◆ **Directive A**: Decide whether each statement agrees with the coresight patch email below, answering yes or no and quoting the deciding words of the email: (i) the reply says the resent patch addresses the comments made on v3; (ii) UBSAN_TRAP is one of the enabled configs listed; (iii) the quoted message was written on 14/06/2022.
◆ **Directive B**: Carry on the coresight patch email below, picking up after its last line.

◆ **Source text**:

[PATCH v4] coresight: etm4x: avoid build failure with unrolled loops
Suzuki K Poulose
suzuki.poulose at arm.com
Thu Jun 23 02:46:43 PDT 2022
Hi Nick
Thanks for resending the patch. Unfortunately, this one still doesn't
address my comments in the v3 [0].
On 14/06/2022 23:02, Nick Desaulniers wrote:
> When the following configs are enabled:
> * CORESIGHT
> * CORESIGHT_SOURCE_ETM4X
> * UBSAN
> * UBSAN_TRAP
>
> Clang fails assemble the kernel with the error:
> <instantiation>:1:7: error: expected constant expression in '.inst' directive
> .inst (0xd5200000|((((2) << 19) | ((1) << 16) | (((((((((((0x160 + (i * 4))))) >> 2))) >> 7) & 0x7)) << 12) | ((((((((((0x160 + (i * 4))))) >> 2))) & 0xf)) << 8) | (((((((((((0x160 + (i * 4))))) >> 2))) >> 4) & 0x7)) << 5)))|(.L__reg_num_x8))
> ^
> drivers/hwtracing/coresight/coresight-etm4x-core.c:702:4: note: while in macro instantiation
> etm4x_relaxed_read32(csa, TRCCNTVRn(i));
> ^
> drivers/hwtracing/coresight/coresight-etm4x.h:403:4: note: expanded from macro 'etm4x_relaxed_read32'
> read_etm4x_sysreg_offset((offset), false)))

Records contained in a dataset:
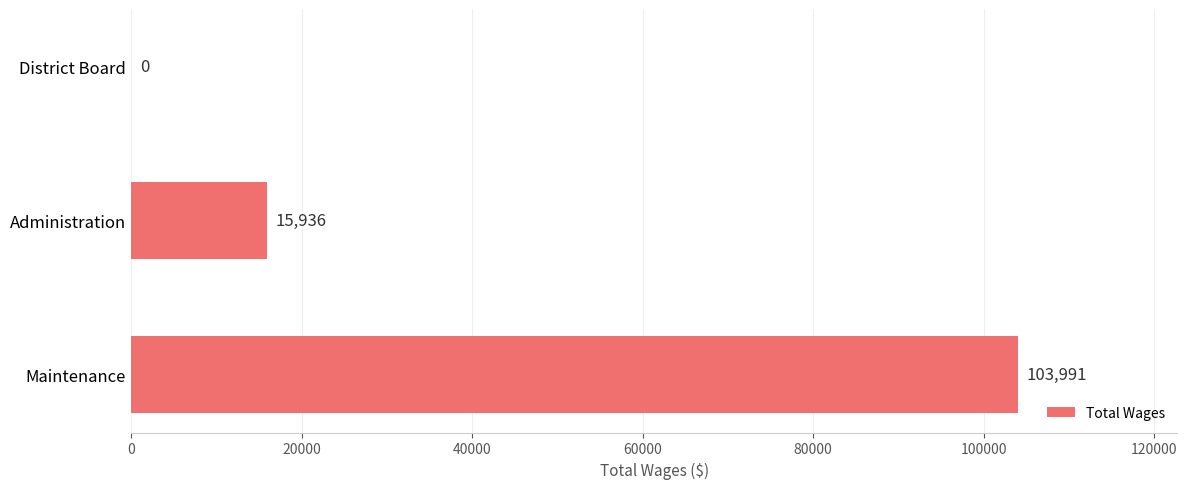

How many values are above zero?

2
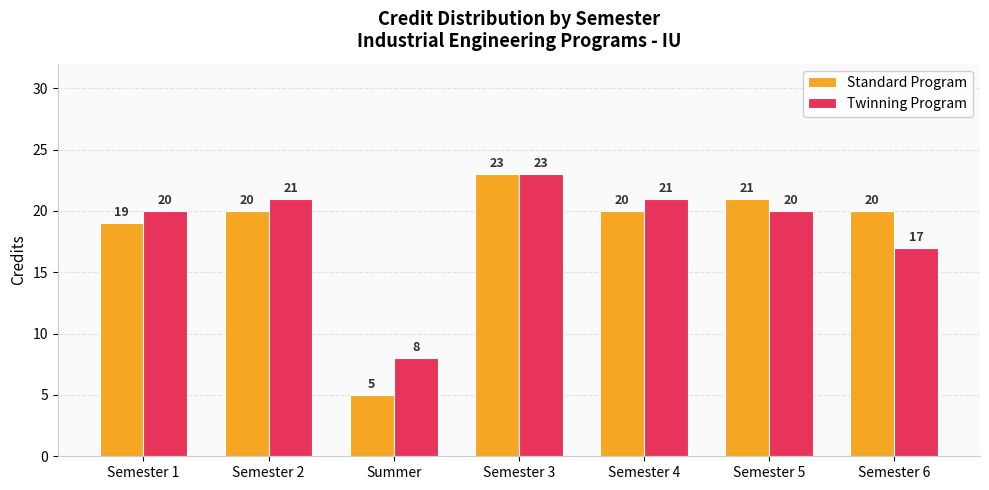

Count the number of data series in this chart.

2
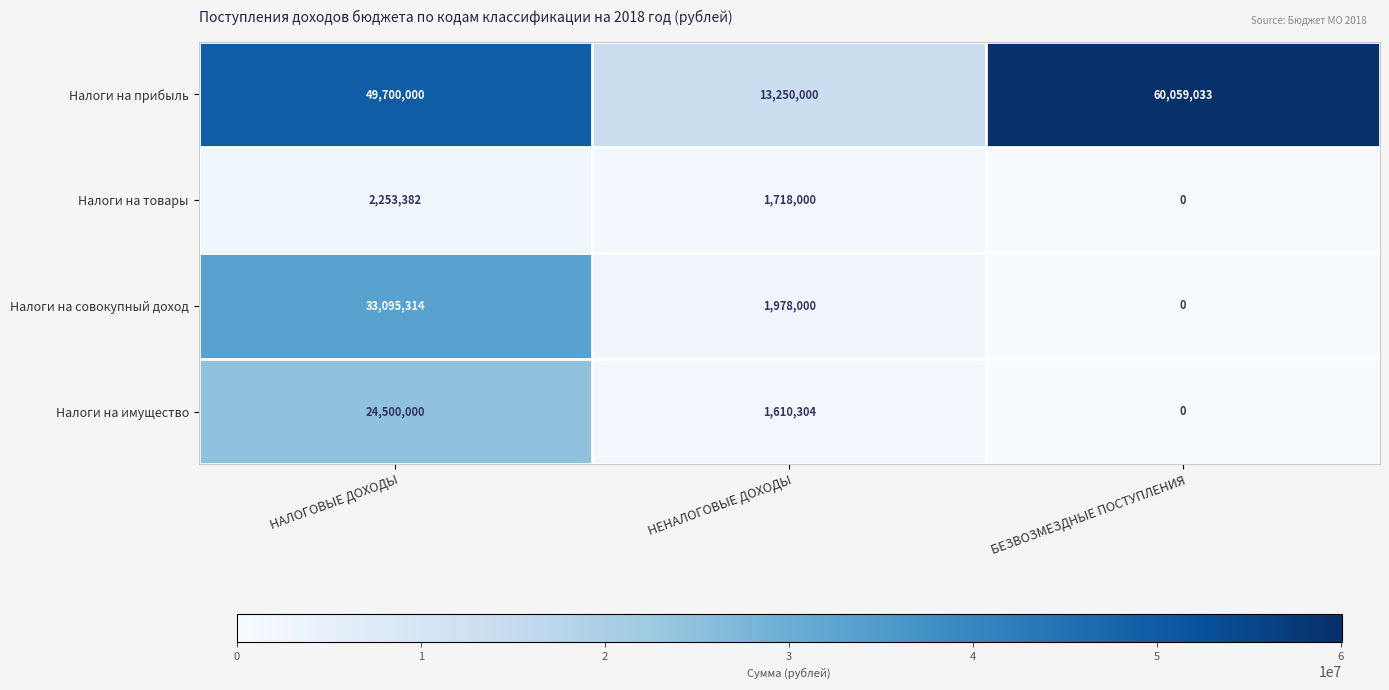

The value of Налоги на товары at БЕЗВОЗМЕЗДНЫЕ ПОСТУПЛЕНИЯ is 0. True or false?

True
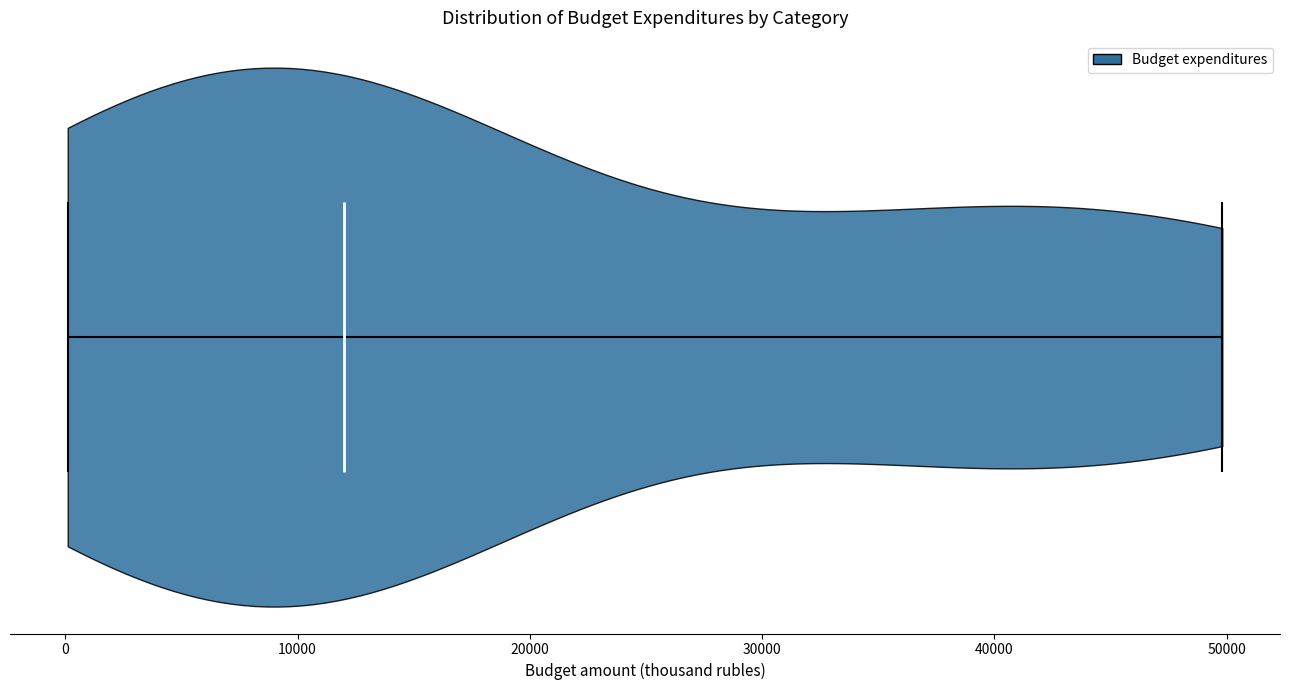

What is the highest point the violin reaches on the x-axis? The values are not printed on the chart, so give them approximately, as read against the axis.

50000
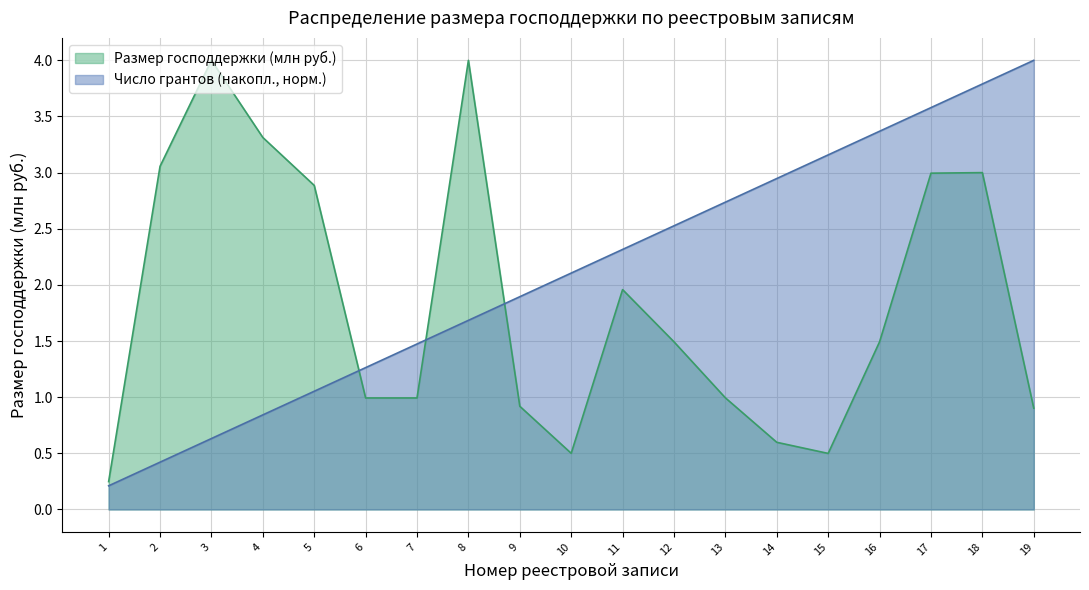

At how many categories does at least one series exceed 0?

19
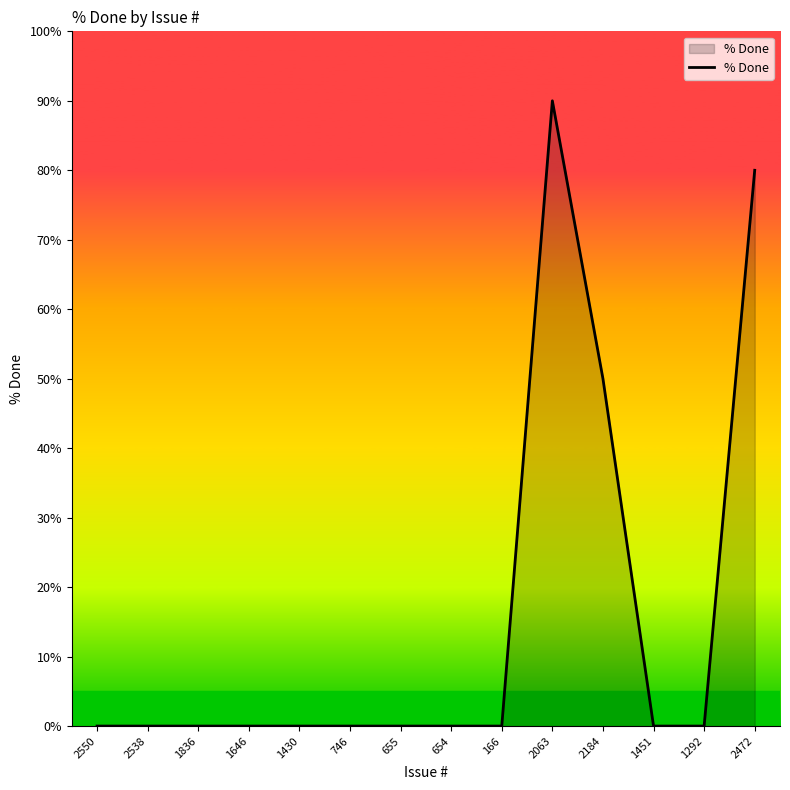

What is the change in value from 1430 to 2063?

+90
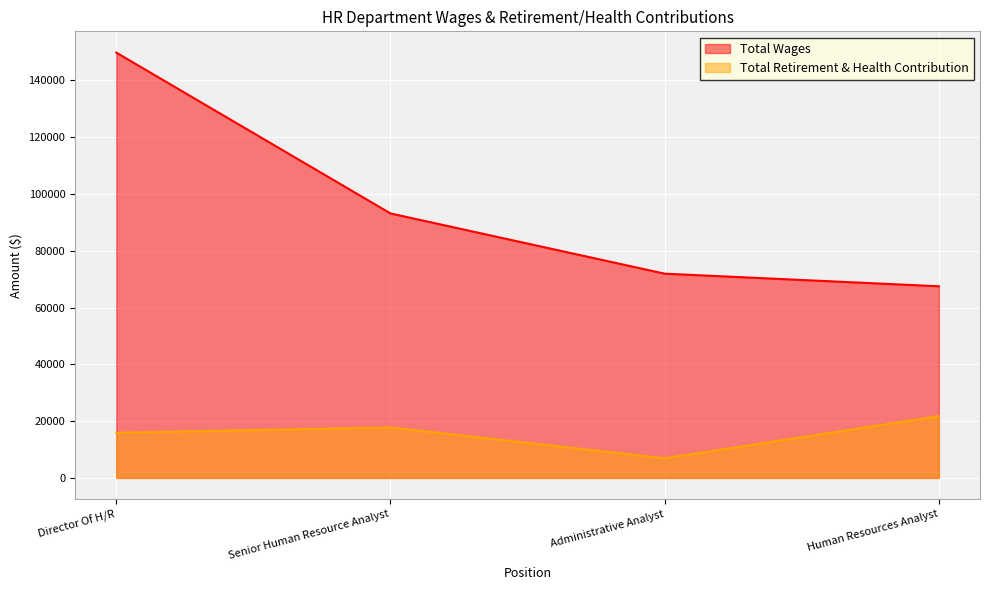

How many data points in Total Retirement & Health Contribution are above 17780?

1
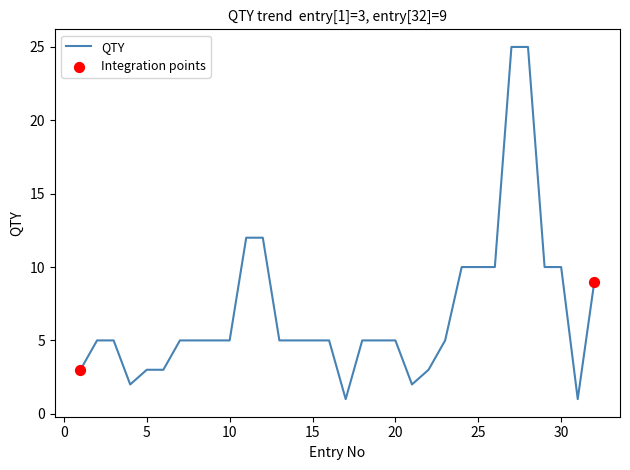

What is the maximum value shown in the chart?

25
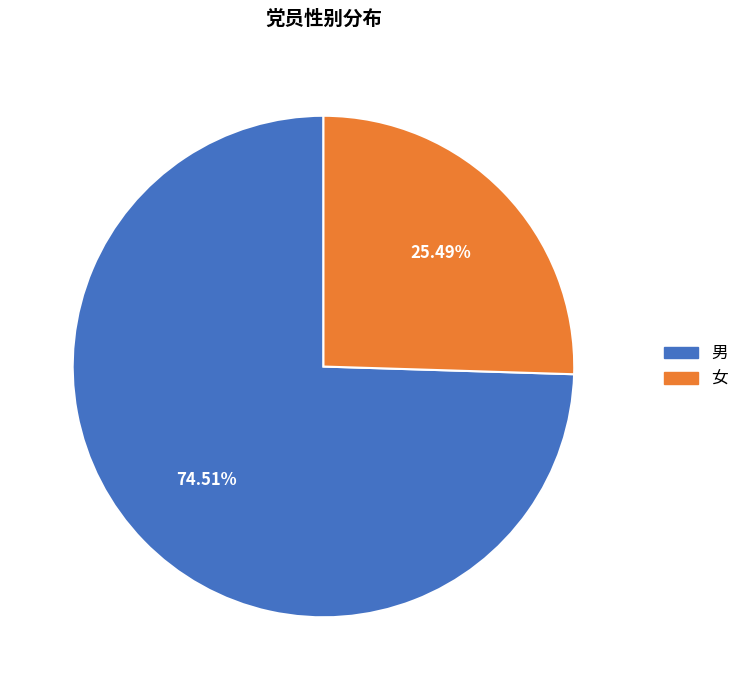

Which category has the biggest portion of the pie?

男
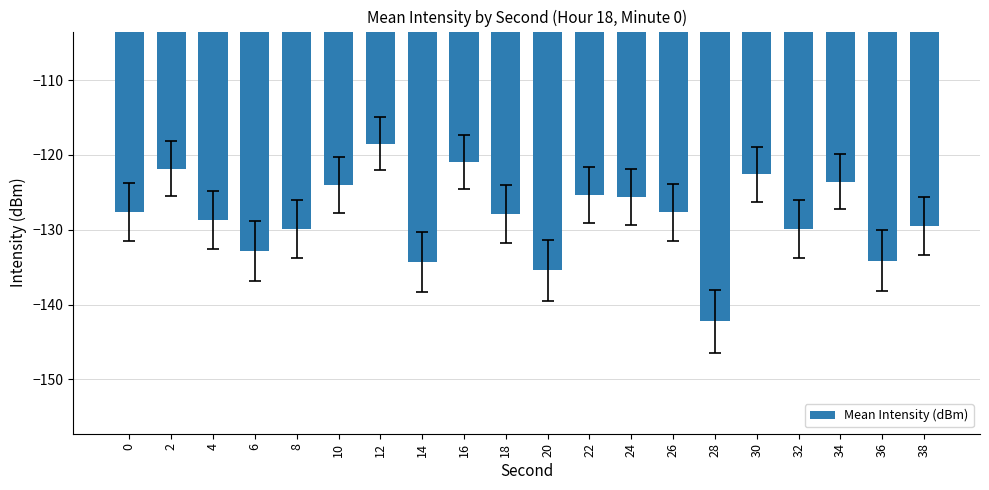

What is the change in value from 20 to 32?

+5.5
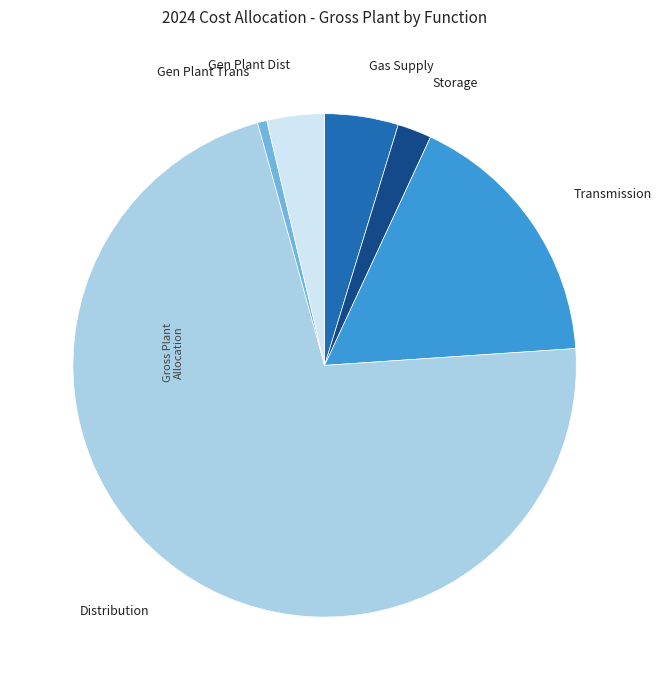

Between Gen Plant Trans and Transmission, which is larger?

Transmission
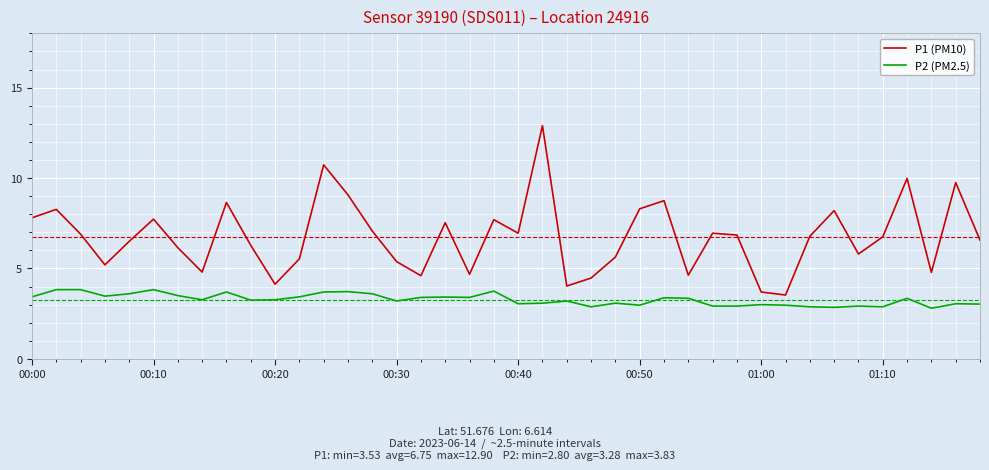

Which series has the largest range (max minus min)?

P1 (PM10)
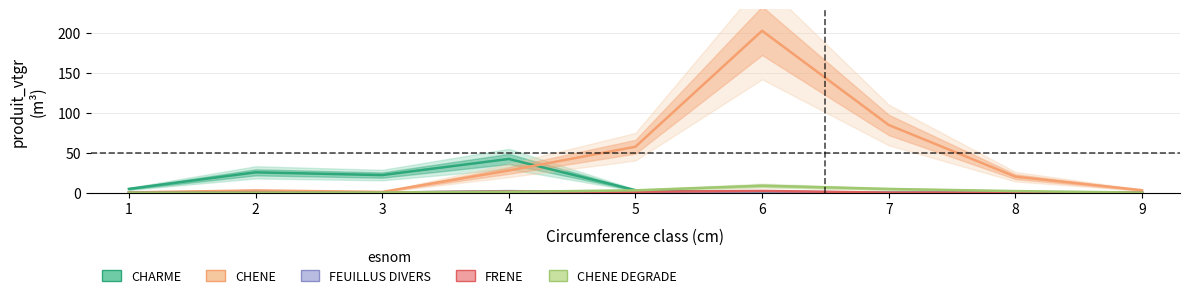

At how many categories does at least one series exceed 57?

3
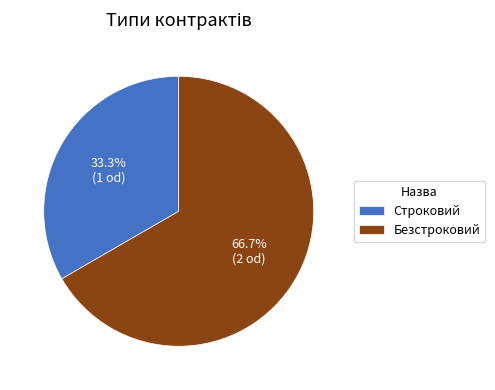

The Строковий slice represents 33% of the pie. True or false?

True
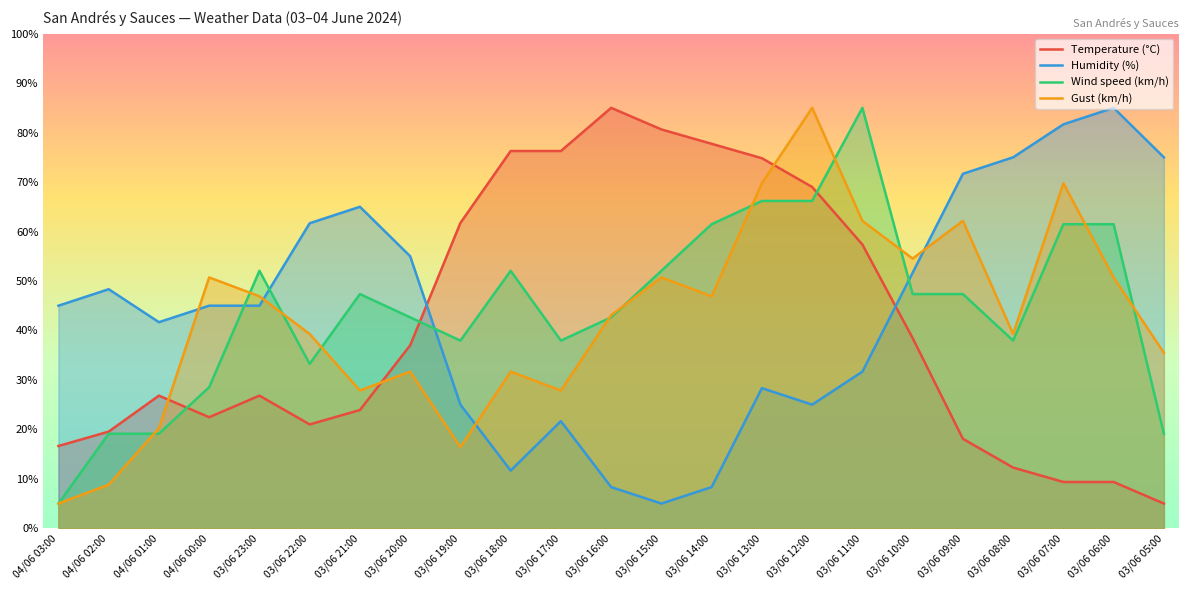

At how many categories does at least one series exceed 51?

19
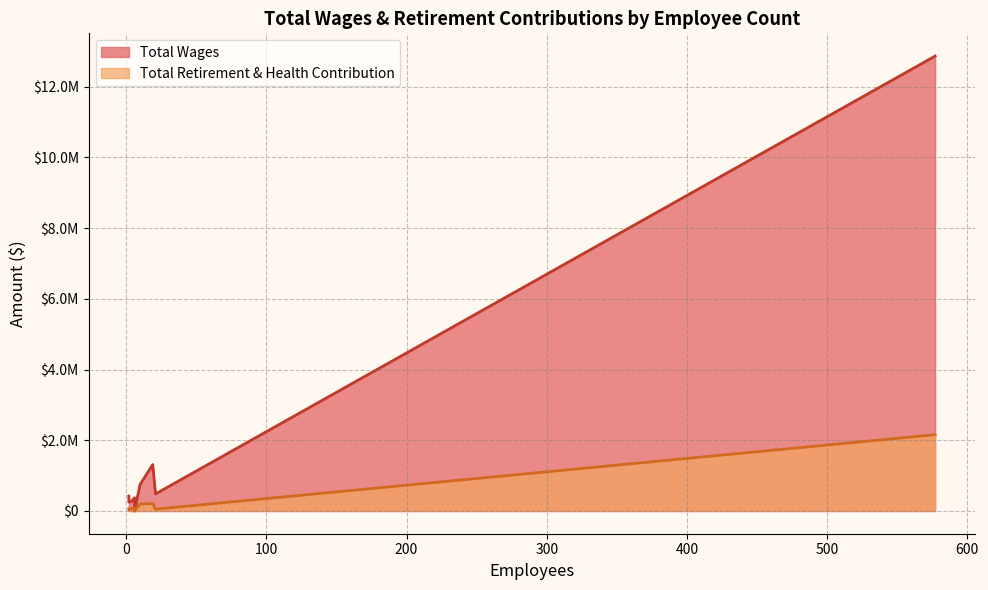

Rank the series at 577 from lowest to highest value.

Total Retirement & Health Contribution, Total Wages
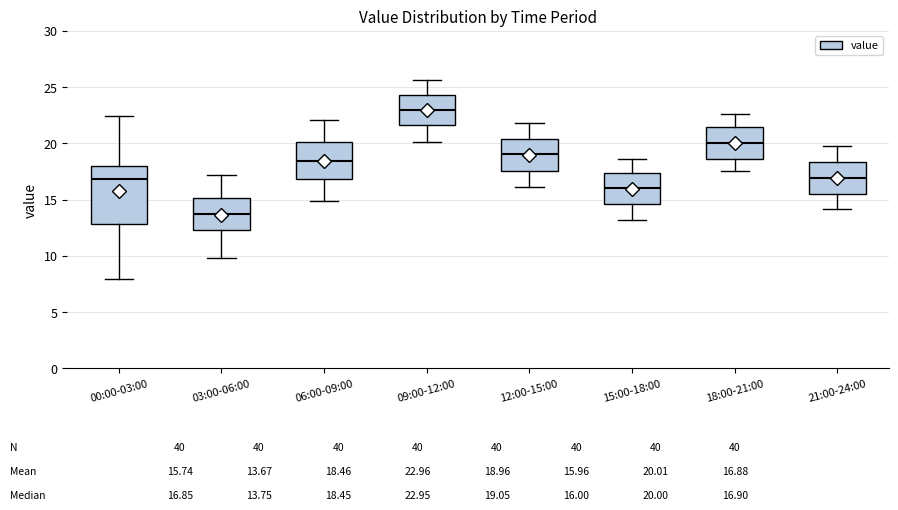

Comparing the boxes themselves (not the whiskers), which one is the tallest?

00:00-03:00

◆ **Response A**:
(i) No: "Unfortunately, this one still doesn't address my comments in the v3 [0]."
(ii) Yes: "* UBSAN_TRAP"
(iii) Yes: "On 14/06/2022 23:02, Nick Desaulniers wrote:"

◆ **Response B**:
> ^
> drivers/hwtracing/coresight/coresight-etm4x.h:383:12: note: expanded from macro 'read_etm4x_sysreg_offset'
> __val = read_etm4x_sysreg_const_offset((offset)); \
> ^
> drivers/hwtracing/coresight/coresight-etm4x.h:149:2: note: expanded from macro 'read_etm4x_sysreg_const_offset'
> READ_ETM4x_REG(ETM4x_OFFSET_TO_REG(offset))
> ^
> drivers/hwtracing/coresight/coresight-etm4x.h:144:2: note: expanded from macro 'READ_ETM4x_REG'
> read_sysreg_s(ETM4x_REG_NUM_TO_SYSREG((reg)))
> ^
> arch/arm64/include/asm/sysreg.h:1108:15: note: expanded from macro 'read_sysreg_s'
> asm volatile(__mrs_s("%0", r) : "=r" (__val)); \
> ^
> arch/arm64/include/asm/sysreg.h:1074:2: note: expanded from macro '__mrs_s'
> " mrs_s " v ", " __stringify(r) "\n" \
> ^
>
> Consider the definitions of TRCSSCSRn and TRCCNTVRn:
> drivers/hwtracing/coresight/coresight-etm4x.h:56
> #define TRCCNTVRn(n) (0x160 + (n * 4))
> drivers/hwtracing/coresight/coresight-etm4x.h:81
> #define TRCSSCSRn(n) (0x2A0 + (n * 4))
>
> Where the macro parameter is expanded to i; a loop induction variable
> from etm4_disable_hw.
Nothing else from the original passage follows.